4th PVUW MeViS 3rd Place Report: Sa2VA
Haobo Yuan, Tao Zhang, Xiangtai Li, Lu Qi, Zilong Huang, Shilin Xu, Jiashi Feng, Ming-Hsuan Yang
TL;DR
This work tackles RVOS on the motion-focused MeViS dataset by leveraging a grounded MLLM framework (Sa2VA) that combines InternVL2.5 with SAM-2. A training-free test-time augmentation, Long-Interleaved Inference (LII), samples key frames across an extended temporal window to enrich motion-context embeddings. The approach achieves 56.3 J&F and third place among 32 teams in the 4th PVUW MeViS challenge, underscoring the value of inference-time design and long-range temporal context.
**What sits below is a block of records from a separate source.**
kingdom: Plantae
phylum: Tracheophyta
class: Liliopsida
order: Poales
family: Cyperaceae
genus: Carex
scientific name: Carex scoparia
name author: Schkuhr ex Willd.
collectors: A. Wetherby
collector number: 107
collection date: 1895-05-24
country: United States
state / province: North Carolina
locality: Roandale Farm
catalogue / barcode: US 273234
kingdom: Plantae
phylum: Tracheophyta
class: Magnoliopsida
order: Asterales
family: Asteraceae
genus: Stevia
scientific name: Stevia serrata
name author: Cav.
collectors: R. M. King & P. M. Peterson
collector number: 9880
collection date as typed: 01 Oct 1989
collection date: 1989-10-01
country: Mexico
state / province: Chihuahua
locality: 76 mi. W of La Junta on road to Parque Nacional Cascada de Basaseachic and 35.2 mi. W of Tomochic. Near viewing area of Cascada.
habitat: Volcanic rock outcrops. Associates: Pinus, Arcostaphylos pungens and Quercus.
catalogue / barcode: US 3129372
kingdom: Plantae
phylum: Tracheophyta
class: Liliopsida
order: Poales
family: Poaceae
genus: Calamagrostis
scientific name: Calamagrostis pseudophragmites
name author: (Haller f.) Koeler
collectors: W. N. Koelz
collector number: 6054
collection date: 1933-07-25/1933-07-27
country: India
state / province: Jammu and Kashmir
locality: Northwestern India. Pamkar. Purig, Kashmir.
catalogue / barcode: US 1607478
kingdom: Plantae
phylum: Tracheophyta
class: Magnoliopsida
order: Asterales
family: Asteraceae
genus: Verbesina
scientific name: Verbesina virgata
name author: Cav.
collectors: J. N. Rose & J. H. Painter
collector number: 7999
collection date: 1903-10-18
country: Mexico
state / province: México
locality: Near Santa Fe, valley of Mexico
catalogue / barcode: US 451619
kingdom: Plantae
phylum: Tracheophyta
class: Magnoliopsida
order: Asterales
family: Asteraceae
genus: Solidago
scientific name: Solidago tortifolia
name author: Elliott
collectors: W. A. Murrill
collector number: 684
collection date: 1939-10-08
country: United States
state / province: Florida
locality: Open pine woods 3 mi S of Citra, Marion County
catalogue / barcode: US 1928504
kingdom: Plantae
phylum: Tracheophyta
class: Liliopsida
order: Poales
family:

The findings suggest that grounded MLLMs with smart test-time strategies can yield substantial gains in motion-expression RVOS without additional dataset-specific training, guiding future research in RVOS and video-grounded understanding.
Abstract
Referring video object segmentation (RVOS) is a challenging task that requires the model to segment the object in a video given the language description. MeViS is a recently proposed dataset that contains motion expressions of the target objects, leading to a challenging benchmark, compared with existing RVOS benchmarks. On the other hand, for referring expression tasks, a new trend is to adopt multi-modal large language model (MLLM) to achieve better image and text alignment. In this report, we show that with a simple modification to the test time inference method on stronger MLLMs, we can lead to stronger results on MeVIS. In particular, we adopt the recent method Sa2VA, a unified model for dense grounded understanding of both images and videos. By enlarging the scope of key frames, without any further training, we can achieve the 3rd place in the 4th PVUW workshop.